* Passage provided:
────────────────────────────────────────

In our revised manuscript, we solved cryo-EM structures of Mbf1 bound to a collided ribosome (Figure 4), which enabled us to rationalize how Mbf1/EDF1 may preventing frameshifting on stalling sequences. Mbf1/EDF1 binds a conserved 40S interface at the mRNA entry channel. In this position, EDF1/Mbf1 uses a conserved KKW motif (KKY in Mbf1) with the aromatic residue positioned to interact with the mRNA in the entry channel. In collaboration with an α-helical segment that immediately follows this KKW motif, Mbf1/EDF1 clamps the mRNA in a headlock-like arrangement (Figure 4C) that is likely to prevent frameshifting.

5) Some of the claims for the role of EDF1 in recruiting ZNF598 need to be tuned down.

First, there are clearly strong previous studies about ZNF598 and its role in recruiting GIGYF2 to initiate translational repression of specific sub-classes of mRNAs (Morita et al., 2012; Garzia et al., 2019, Tollenaere., et al., 2019). Importantly, we do not rule out the possibility that semi-redundant mechanisms for the recruitment of the translational repression machinery exist, and that ZNF598 recruits GIGYF2 and EIF4E2 in other situations, or under different environmental perturbations.

Additionally, there is a recent preprint from the Weissman group (Hickey et al., 2019) – in this manuscript, the authors argue that ZNF598 is potentially important for recruiting GIGYF2 in the context of ribosomes collisions, though they acknowledge that they cannot exclude that other factors are also critical. In our manuscript, we believe that our data support a model wherein recruitment of GIGYF2•EIF4E2 to collided ribosomes to initiate translational repression is driven by EDF1, with no measurable contribution from ZNF598. We provide a more detailed explanation in our comments to

reviewer 1.

6) The authors need to explain why they used different approaches to inhibit the EDF1 function, as they went back and forth using siRNA and CRISPR knockout, as well as the drugs used to induce ribosome collisions.

────────────────────────────────────────

* Stored data:
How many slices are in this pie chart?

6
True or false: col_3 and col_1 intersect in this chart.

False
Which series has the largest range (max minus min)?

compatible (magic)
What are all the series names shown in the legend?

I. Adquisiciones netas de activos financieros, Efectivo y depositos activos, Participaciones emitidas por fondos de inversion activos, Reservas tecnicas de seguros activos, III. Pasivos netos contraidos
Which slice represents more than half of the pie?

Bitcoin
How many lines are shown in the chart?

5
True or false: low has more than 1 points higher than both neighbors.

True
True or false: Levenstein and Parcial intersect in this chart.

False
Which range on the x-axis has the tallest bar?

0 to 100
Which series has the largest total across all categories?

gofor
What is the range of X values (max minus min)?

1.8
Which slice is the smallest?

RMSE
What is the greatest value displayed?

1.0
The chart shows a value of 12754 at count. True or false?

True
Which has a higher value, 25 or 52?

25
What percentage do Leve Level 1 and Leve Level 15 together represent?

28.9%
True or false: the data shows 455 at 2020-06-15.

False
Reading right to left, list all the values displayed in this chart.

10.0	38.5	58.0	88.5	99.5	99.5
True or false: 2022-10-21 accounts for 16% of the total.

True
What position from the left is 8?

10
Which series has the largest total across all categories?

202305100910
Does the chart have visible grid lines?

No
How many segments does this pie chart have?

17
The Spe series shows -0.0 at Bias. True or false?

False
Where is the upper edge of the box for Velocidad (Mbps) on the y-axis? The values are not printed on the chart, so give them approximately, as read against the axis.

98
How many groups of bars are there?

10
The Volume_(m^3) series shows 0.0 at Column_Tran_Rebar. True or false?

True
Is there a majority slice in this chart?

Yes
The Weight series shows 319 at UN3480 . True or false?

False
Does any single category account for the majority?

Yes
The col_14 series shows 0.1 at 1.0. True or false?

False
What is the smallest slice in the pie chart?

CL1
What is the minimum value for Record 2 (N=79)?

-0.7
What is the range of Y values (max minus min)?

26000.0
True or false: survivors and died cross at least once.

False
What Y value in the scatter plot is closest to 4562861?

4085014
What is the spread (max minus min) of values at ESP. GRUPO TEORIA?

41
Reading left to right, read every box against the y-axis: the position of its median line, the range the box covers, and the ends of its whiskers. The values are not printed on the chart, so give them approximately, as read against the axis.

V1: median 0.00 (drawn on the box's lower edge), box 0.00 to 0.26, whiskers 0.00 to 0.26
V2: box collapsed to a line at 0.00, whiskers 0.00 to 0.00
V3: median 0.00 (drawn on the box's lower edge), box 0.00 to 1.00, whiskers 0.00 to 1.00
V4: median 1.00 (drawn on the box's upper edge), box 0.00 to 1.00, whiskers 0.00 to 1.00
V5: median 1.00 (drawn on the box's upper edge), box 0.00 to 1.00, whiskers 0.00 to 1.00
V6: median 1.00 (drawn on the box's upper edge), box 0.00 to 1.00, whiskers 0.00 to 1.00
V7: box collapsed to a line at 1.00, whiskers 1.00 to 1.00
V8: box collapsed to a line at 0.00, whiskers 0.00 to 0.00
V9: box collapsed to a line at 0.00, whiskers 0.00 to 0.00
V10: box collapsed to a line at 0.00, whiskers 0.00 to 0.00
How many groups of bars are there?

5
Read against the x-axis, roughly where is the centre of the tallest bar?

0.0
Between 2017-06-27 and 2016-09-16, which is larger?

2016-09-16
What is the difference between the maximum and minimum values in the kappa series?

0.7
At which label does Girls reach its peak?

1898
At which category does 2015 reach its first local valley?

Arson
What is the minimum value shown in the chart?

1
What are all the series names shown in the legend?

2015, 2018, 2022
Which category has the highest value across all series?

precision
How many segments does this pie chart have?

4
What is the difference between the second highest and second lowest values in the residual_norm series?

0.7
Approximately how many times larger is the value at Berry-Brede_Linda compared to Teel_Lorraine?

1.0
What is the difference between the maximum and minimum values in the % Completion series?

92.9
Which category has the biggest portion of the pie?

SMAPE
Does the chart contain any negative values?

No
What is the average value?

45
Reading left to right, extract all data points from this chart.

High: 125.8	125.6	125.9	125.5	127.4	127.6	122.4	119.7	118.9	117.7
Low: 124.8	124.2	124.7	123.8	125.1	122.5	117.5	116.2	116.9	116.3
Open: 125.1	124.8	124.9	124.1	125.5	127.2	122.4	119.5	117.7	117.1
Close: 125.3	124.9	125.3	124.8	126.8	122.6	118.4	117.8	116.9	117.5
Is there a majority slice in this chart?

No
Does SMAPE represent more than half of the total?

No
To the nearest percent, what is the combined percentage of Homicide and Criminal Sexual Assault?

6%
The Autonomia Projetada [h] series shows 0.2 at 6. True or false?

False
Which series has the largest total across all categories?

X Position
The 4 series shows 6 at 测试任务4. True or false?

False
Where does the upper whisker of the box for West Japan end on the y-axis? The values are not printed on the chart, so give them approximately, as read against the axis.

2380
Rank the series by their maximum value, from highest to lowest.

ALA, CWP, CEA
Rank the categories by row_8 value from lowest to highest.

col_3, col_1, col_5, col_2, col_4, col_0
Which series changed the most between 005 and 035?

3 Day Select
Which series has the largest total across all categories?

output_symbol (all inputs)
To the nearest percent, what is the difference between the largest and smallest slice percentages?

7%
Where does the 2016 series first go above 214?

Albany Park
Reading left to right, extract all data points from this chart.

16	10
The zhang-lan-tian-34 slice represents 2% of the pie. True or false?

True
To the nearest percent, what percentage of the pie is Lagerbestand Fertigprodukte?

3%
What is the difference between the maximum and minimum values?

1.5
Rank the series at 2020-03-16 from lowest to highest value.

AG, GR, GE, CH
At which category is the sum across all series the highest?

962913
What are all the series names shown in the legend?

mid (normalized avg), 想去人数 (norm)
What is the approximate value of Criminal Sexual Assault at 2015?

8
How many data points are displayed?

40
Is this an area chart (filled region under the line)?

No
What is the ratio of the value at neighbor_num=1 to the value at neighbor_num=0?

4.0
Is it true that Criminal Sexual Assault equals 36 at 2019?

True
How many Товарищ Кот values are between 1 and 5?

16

────────────────────────────────────────

* Exercise: For each of the statements marked 1., 2. and 3., say yes or no as to whether it agrees with the reviewer response above, and quote the deciding words from that text. 1. Mbf1 uses a KKW motif to contact the mRNA. 2. The authors' data show that ZNF598 contributes measurably to recruiting GIGYF2•EIF4E2 to collided ribosomes. 3. Mbf1/EDF1 binds the 40S subunit at the mRNA entry channel.

* Expected output:
1. No: "KKW motif (KKY in Mbf1)"
2. No: "with no measurable contribution from ZNF598"
3. Yes: "Mbf1/EDF1 binds a conserved 40S interface at the mRNA entry channel"